Où il y a les gènes, y a pas de plaisir

Si qu’on reparlait de la tempête Xintia ? C’était il y a 11 ans et nous avions attiré l’attention sur la mentalité qui avait conduit à la catastrophe. À l’époque, nous avions souligné que dans l’imaginaire collectif de nos pays industrialisés, éduqués et modernes, ce type d’événement est tout simplement inenvisageable. On croit que le niveau d’éducation et d’équipement dissuade la nature de s’en prendre à nos territoires et à nos personnes.

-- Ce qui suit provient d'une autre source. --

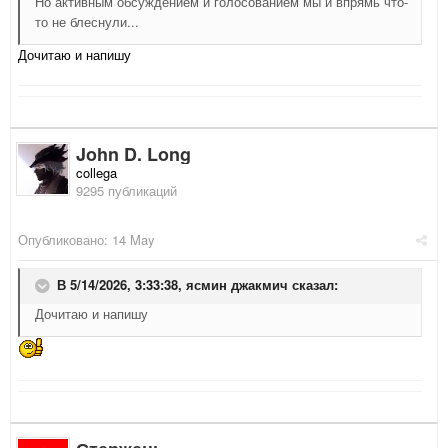
Но активным обсуждением и голосованием мы и впрямь что-
то не блеснули...
Дочитаю и напишу
John D. Long
collega
9295 публикаций
Опубликовано:
14 May
В 5/14/2026, 3:33:38,
ясмин джакмич
сказал:
Дочитаю и напишу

Avec la pandémie actuelle, on voit qu’il n’en est rien, même en termes de santé publique mais il n’est pas certain que pour ce qui concerne ce qu’on appelle les « catastrophes naturelles », on ait revu notre manière de voir. Jusqu’à présent, on admetait que la pauvreté et le faible taux d’alphabétisation étaient les causes de ces catastrophes.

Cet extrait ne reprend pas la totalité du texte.